Located high in the central Swiss Alps, Engelberg, or “Angel Mountain,” is a hamlet bristling with stereotypical Swiss icons; it’s also an orographic anomaly, attracting snowfalls as deep as its 100-plus-year skiing history. Home to the first rotating aerial tramway, a 900-year-old monastery, and a cozy beacon of Swiss tradition, modern Engelberg is attracting a new wave of skiers looking to escape the insanity of the modern world and find a little heaven in the process. Collective decades of deep-powder experiences at Angel Mountain.

Words Leslie Anthony


There was no new snow in Switzerland. Three weeks of sun and warm föhn winds had preceded our arrival, and social-media reports offered a far grimmer analysis than a make-the-best-of-it missive exhorting us to “bring sunglasses.” Still, it hadn’t stopped our international film crew from forsaking the snowier environs of Whistler, Squaw Valley, Alta, Åre and Oslo to rendezvous in Zurich for a long-planned Switzerland shoot. Now the question was: where to go?

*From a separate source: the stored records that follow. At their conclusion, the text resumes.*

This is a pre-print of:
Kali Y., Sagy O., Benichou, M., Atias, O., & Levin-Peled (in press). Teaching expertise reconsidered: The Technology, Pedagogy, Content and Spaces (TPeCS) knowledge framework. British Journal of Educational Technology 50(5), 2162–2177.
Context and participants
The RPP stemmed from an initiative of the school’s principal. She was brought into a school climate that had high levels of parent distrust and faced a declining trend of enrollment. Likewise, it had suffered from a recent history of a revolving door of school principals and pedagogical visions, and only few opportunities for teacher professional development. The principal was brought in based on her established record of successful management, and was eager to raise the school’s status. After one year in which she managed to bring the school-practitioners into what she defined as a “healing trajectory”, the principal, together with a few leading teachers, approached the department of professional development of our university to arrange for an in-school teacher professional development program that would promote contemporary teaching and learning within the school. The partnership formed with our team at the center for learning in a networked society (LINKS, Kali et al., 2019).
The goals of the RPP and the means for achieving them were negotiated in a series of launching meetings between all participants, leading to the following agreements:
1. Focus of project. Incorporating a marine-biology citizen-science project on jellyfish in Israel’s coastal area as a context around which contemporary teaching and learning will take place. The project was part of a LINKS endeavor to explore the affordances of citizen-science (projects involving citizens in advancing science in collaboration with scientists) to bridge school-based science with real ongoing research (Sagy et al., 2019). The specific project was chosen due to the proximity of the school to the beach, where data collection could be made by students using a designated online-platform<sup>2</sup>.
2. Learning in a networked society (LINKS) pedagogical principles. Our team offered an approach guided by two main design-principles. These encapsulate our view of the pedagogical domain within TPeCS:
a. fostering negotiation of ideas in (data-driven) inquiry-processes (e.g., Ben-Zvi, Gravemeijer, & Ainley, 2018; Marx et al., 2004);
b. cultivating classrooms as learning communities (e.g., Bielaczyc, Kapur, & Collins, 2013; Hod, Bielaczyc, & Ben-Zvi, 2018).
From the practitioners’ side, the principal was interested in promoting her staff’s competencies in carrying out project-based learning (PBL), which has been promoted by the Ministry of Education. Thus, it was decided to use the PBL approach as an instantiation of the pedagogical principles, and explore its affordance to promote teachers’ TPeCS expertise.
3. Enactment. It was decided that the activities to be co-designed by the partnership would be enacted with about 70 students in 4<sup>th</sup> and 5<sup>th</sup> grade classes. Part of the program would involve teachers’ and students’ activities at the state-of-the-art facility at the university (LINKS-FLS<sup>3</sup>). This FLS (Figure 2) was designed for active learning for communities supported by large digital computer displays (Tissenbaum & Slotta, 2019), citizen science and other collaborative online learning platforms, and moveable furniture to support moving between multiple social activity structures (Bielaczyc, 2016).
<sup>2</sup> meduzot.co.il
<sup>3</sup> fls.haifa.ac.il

With clouds suddenly materializing on an otherwise blue horizon, and this nation of cheesemakers, watchmongers and überbankers gazing skyward in anticipation, the forecast, unfortunately, proved underwhelming. Most ski areas, it held, would receive but a dusting—maybe just under an inch. We’d had a hunch, however, and called some friends in Engelberg: Were they maybe expecting higher amounts? “Of course,” they replied, “perhaps three feet.”